Starting back in the summer at training camp, members of the Redskins defense expressed a desire to be dominant.
“Being some badasses,” was the mindset Jonathan Allen came up with. “Simple as that.”
And so far in 2018, they have been — as long as their opponents are incapable of consistently beating them through the air.
A year after finishing as the NFL’s worst-ranked rushing defense, Washington did everything it could to ensure there’d be no repeat of that this time around.
That’s why the ‘Skins drafted Daron Payne and Tim Settle, re-signed Zach Brown and Mason Foster and eagerly awaited the return of Allen. And together, the group has rebounded extremely well, as they currently check in as the fifth-best run-stopping unit.
In a Week 5 meeting with the burgundy and gold, Ezekiel Elliott had one of his worst-ever performances, going for just 33 yards. Christian McCaffrey and Saquon Barkley failed to top 40 yards on the ground. In Week 1, David Johnson was ineffective.
Not surprisingly, those efforts all ended in wins for Jay Gruden’s squad and they were all praised as they should’ve been.

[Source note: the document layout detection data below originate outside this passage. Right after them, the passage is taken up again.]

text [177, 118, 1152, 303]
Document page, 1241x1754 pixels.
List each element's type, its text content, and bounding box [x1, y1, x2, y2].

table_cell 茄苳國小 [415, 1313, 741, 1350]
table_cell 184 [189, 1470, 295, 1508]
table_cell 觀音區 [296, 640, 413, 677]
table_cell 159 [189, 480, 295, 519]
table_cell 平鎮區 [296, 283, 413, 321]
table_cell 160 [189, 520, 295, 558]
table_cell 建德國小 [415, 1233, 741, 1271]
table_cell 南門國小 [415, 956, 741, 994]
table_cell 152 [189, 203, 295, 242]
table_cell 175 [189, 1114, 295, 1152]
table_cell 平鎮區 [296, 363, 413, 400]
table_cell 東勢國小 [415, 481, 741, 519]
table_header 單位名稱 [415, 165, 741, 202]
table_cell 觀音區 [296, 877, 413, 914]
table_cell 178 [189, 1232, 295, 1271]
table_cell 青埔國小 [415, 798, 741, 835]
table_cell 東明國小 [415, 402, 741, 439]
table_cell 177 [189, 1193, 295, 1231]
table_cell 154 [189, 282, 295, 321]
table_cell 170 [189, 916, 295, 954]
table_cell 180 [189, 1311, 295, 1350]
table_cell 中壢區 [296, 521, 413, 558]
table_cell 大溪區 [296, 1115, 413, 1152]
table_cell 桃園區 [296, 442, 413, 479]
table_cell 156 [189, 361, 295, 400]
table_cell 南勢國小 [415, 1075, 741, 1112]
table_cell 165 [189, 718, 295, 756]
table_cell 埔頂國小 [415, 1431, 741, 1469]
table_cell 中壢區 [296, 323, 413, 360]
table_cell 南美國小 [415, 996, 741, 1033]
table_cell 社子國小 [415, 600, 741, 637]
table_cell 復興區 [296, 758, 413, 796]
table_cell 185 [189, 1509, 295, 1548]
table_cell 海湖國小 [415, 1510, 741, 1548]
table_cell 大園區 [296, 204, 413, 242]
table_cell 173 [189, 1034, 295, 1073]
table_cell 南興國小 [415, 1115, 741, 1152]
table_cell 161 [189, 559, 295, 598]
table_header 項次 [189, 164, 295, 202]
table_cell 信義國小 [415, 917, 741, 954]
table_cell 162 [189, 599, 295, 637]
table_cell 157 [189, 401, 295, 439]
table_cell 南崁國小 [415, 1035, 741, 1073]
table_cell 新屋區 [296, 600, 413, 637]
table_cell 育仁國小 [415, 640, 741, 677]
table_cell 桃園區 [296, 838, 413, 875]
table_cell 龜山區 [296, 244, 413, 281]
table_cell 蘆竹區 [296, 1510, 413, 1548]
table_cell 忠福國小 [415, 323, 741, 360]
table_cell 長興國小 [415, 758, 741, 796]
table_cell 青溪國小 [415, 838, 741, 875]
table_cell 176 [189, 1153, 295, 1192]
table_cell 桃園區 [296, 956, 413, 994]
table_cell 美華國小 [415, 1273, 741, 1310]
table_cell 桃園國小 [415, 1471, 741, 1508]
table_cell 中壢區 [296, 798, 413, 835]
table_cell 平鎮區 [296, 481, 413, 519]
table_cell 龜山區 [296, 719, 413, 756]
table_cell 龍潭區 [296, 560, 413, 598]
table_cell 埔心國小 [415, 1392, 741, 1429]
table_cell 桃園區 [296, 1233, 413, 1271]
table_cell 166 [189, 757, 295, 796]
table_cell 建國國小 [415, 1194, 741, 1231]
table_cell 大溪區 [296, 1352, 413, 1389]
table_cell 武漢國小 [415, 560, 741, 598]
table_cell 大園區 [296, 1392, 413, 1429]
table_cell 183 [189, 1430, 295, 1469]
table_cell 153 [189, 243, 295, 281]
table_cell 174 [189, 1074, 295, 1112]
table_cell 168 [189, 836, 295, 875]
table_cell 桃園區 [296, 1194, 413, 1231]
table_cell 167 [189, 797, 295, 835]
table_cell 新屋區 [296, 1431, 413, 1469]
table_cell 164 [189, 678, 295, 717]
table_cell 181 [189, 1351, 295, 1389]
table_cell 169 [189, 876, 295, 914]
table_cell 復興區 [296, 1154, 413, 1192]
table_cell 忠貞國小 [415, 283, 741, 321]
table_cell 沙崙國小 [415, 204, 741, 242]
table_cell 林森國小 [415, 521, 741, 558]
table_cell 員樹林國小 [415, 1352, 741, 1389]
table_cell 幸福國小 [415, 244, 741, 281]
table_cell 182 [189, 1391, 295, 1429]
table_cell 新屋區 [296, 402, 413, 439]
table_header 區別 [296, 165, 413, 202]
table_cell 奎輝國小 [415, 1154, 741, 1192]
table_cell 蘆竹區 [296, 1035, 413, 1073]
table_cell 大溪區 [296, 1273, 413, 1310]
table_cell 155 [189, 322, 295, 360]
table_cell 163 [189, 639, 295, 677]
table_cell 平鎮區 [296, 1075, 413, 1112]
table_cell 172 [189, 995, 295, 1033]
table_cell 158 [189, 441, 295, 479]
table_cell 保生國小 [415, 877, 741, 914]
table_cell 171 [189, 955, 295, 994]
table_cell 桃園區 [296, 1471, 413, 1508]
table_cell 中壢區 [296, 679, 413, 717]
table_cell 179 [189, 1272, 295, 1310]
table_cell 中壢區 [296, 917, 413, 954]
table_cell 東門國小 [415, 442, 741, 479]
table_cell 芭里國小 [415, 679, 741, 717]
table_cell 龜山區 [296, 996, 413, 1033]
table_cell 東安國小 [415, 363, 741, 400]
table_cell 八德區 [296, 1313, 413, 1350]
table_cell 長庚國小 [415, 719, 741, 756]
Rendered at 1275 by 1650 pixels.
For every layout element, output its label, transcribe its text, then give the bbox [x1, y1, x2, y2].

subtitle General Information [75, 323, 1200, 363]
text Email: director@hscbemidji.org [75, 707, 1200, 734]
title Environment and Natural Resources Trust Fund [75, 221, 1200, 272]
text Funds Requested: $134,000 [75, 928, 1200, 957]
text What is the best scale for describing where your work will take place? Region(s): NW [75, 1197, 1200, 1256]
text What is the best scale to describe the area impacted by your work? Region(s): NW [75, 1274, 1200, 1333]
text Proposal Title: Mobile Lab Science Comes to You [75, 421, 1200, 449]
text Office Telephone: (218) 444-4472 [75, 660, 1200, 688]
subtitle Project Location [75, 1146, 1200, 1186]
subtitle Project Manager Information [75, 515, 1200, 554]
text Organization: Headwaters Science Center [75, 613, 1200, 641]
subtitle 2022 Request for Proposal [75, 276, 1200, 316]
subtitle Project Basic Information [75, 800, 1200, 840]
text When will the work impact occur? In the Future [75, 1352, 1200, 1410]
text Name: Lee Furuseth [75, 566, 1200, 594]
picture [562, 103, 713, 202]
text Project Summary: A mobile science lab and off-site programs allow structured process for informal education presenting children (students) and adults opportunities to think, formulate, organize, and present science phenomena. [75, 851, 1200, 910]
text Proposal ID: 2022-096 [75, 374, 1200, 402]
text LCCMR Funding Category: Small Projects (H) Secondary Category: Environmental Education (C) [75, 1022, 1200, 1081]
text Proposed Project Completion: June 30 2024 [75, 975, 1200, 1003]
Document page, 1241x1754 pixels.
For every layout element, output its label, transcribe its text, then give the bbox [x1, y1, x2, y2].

But there’s also a common link between them: None of those running backs were part of offenses that featured dangerous, united passing attacks.
Sure, McCaffrey lines up behind the talented Cam Newton, but Newton’s top receiver is, as it turns out, McCaffrey. Barkley, as another example, shares the field with outside threats Odell Beckham and Sterling Shepard, yet the guy throwing them the ball is a shell of a shell of himself.
But when the Redskins have been tasked with stopping a star QB and dynamic pass-catchers, the results have been ugly.
In New Orleans, Drew Brees completed 89-percent of his passes for 363 yards on Washington’s D and also tossed three scores. This past week, Matt Ryan racked up 350 yards for four TDs on Greg Manusky’s side.
Both of those matchups resulted in 24-point losses.
Even in the ‘Skins’ other loss this season, Andrew Luck and TY Hilton were able to connect when they needed to, especially late. While their numbers aren’t as gaudy as the results against Brees or Ryan, the point remains that Washington is flawed versus top passing attacks.
So do the team stats. The Redskins are ninth in points allowed and, as already pointed out, top-five at limiting RBs. But they’re just 20th in pass yards allowed per game and 22nd in opposing passer rating per game.
Now, there’s reason to hope things get better in the second half of the year.
Ha Ha Clinton-Dix’s addition should make the secondary deeper as long as he can get comfortable quickly. Ryan Kerrigan is heating up, meanwhile, and perhaps Preston Smith can, too, which would increase the pressure on opposing signal callers.
They also still have dates with opponents that have similar styles to ones they’ve already beaten. The Titans, Texans and Jags rank in the bottom-half when it comes to moving the ball with the pass and rematches with the Cowboys and Giants remain as well. Plenty of potential wins are out there.
And lastly, the Redskins are of course not the only ones that have issues holding down experienced QBs who are picking between a slew of dynamic targets on every play. In-depth analysis alert: it’s hard to do that.
But if this version of the Redskins defense wants to elevate the franchise to the playoffs and contend there, they must avoid meltdowns like the ones with the Saints and Falcons.
A solid defense can look strong one week against lesser competition, but elite defenses can shut down anyone. The Redskins haven’t shown that latter ability yet.